For a moment, Cheryl saw something of her partner in Mark's tense body language. She knew that she had to help him in this quest. She'd have to help him do this his way - Steve would want that. She sighed, then reached across the table and removed one of the file folders. "Hopefully, we won't have to buy too much time," she said as she flipped quickly through the folder and found what she was looking for -- a faded Polaroid of Donald, Cletus and Tucker. The younger Baxter was hardly over five. They were all standing in a clearing in a wooded area, dressed in ragged overalls. The older Baxter held a shotgun across his arm.

She pointed out the two older men for Mark. "As you can see, Donald and Cletus haven't changed much. We figure that they would want to hide Steve some place they felt in control. Through every difficult part of his life, Cletus always ended up back in the woods where he grew up. Based on family history, we think he has a cabin in Dinuba, out near Bakersfield. Unfortunately, it doesn't look as if the family ever really owned it, and the records are spotty. But we've been in contact with the Dinuba Police Department and the Forest Service. They're going to be starting a search for the cabin."

"That's a lot of area to cover," Mark commented.

"Yeah," Cheryl agreed. "But, the forest service does keep track of cabins able to provide shelter. And, for what it's worth, the kidnapping was hardly an elegant affair. They didn't try to hide who they were, and didn't seem to have much of a back up plan. That speaks of spur of the moment decision-making. That could work in our favor."

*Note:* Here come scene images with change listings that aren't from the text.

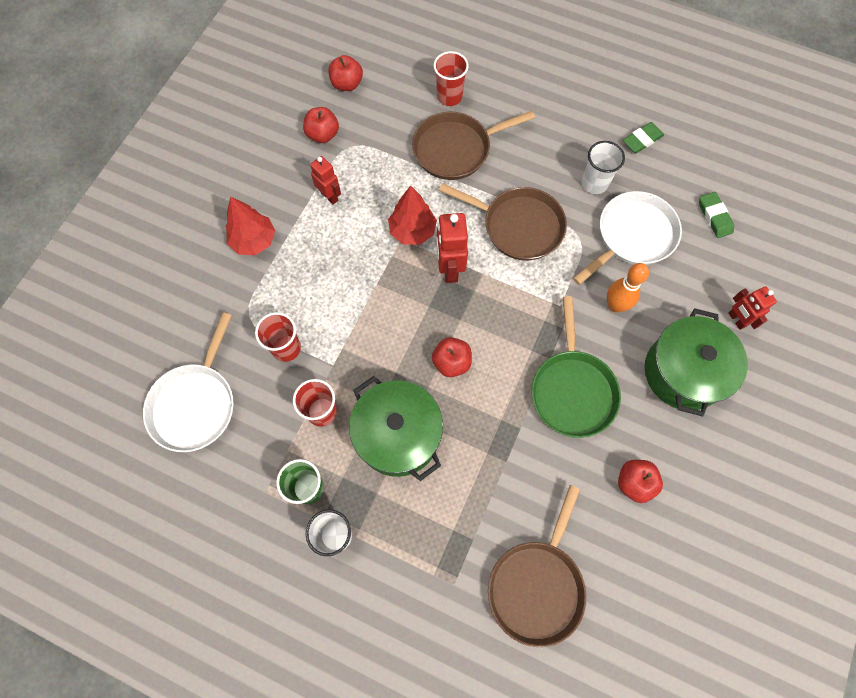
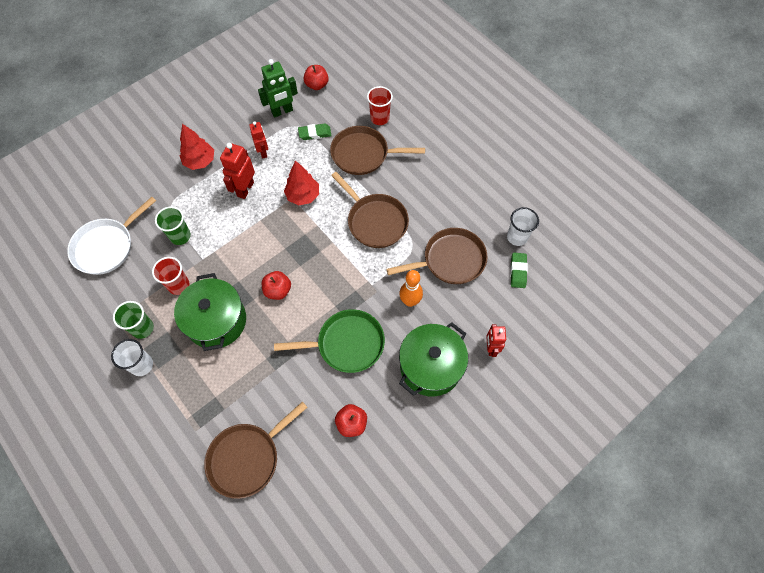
camera: 25 degrees right, 5 degrees down
(286, 348) = (180, 236): red cup -> green cup
(323, 135) = (282, 111): red apple -> green robot
(449, 269) = (312, 230): red robot -> red robot (245, 189)
(572, 390) = (346, 344): green pan -> green pan turned 120 degrees counterclockwise
(594, 183) = (445, 214): white cup -> white cup (517, 237)
(632, 236) = (450, 260): white pan -> brown pan
(642, 140) = (497, 198): green eraser -> green eraser (315, 133)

"True," Mark agreed. "Their methods were a little clumsy, but they were also effective." He looked off, as if reliving the morning's kidnapping.

Cheryl had tried to develop a mental picture of her own when she'd read his statement. But reading words from a page didn't compare to hearing a person's actual recitation of the events. Tone of voice and body language made for a much more vivid recreation.

"Why don't we start there," she suggested. "Tell me what happened this morning."

"Does this mean you'll be staying to help us?"

"Us?" She raised a brow. Though she really should have known that the sidekicks would be along for the ride.

Mark's smile was unrepentant. "Would you like some lemonade?" he gestured toward the tray.

Cheryl responded by taking a glass and inclining it in his direction in a silent salute.

Mark first took a sip, and then sobered as he began to tell the story. "I was in the kitchen, just finishing up breakfast when I heard the sound. . . . "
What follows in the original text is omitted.